● Exercise details
Copy out the whole listing exactly as given. Skip the pictures.

● Data below
· · · · ·

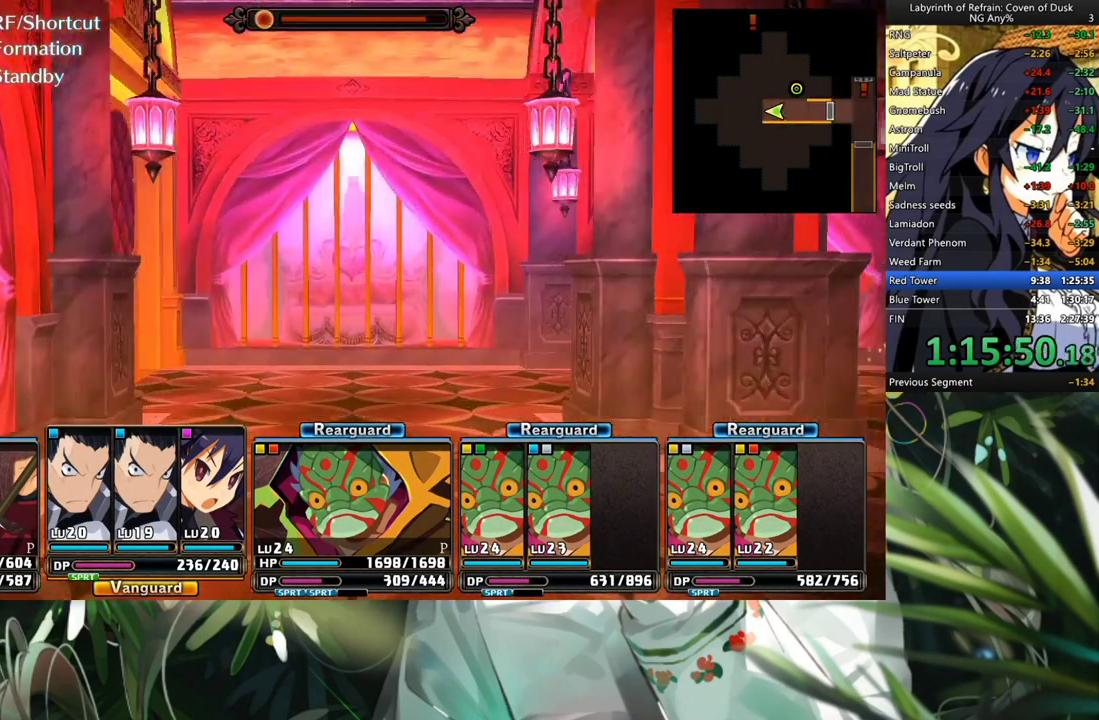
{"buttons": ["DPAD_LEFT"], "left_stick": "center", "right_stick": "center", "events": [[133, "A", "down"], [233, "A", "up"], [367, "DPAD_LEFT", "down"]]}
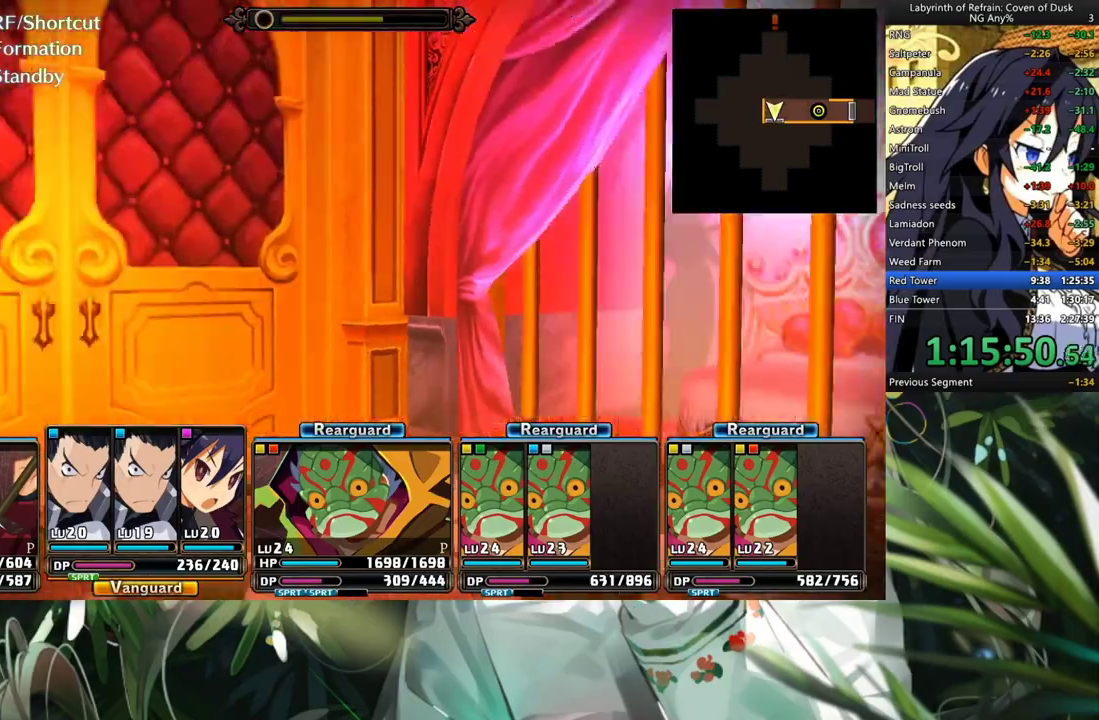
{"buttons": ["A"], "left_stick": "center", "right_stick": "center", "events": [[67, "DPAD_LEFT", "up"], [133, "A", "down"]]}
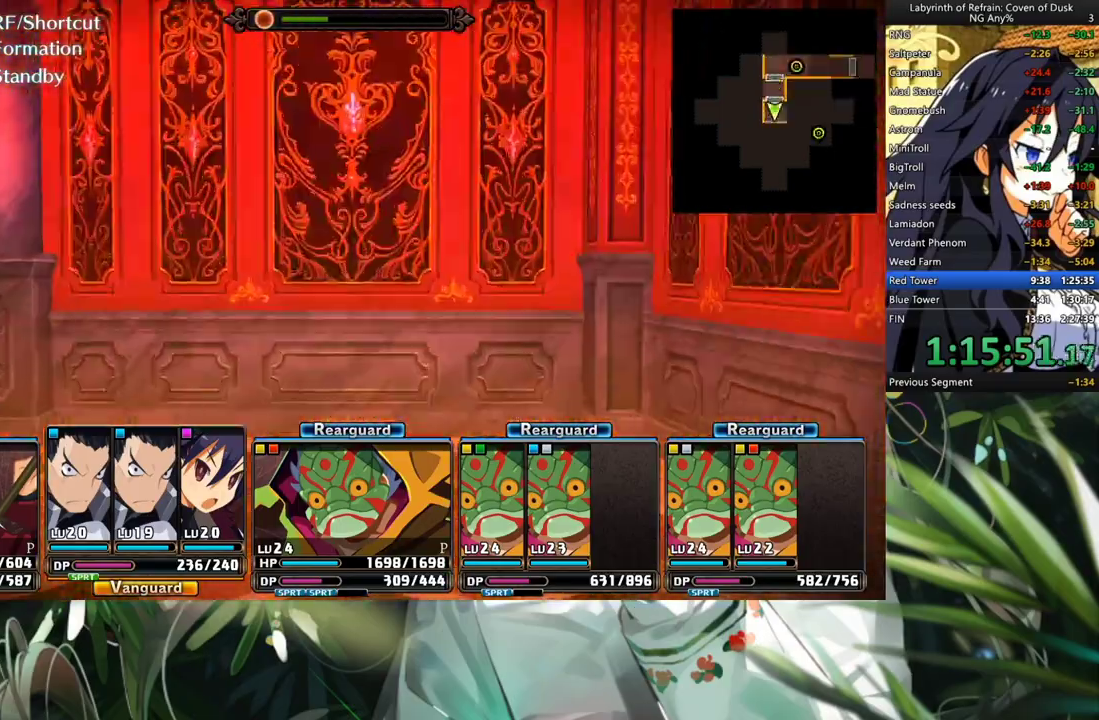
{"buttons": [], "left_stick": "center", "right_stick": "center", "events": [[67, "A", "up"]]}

· · · · ·

● Response to the task
{"buttons": ["DPAD_LEFT"], "left_stick": "center", "right_stick": "center", "events": [[133, "A", "down"], [233, "A", "up"], [367, "DPAD_LEFT", "down"]]}
{"buttons": ["A"], "left_stick": "center", "right_stick": "center", "events": [[67, "DPAD_LEFT", "up"], [133, "A", "down"]]}
{"buttons": [], "left_stick": "center", "right_stick": "center", "events": [[67, "A", "up"]]}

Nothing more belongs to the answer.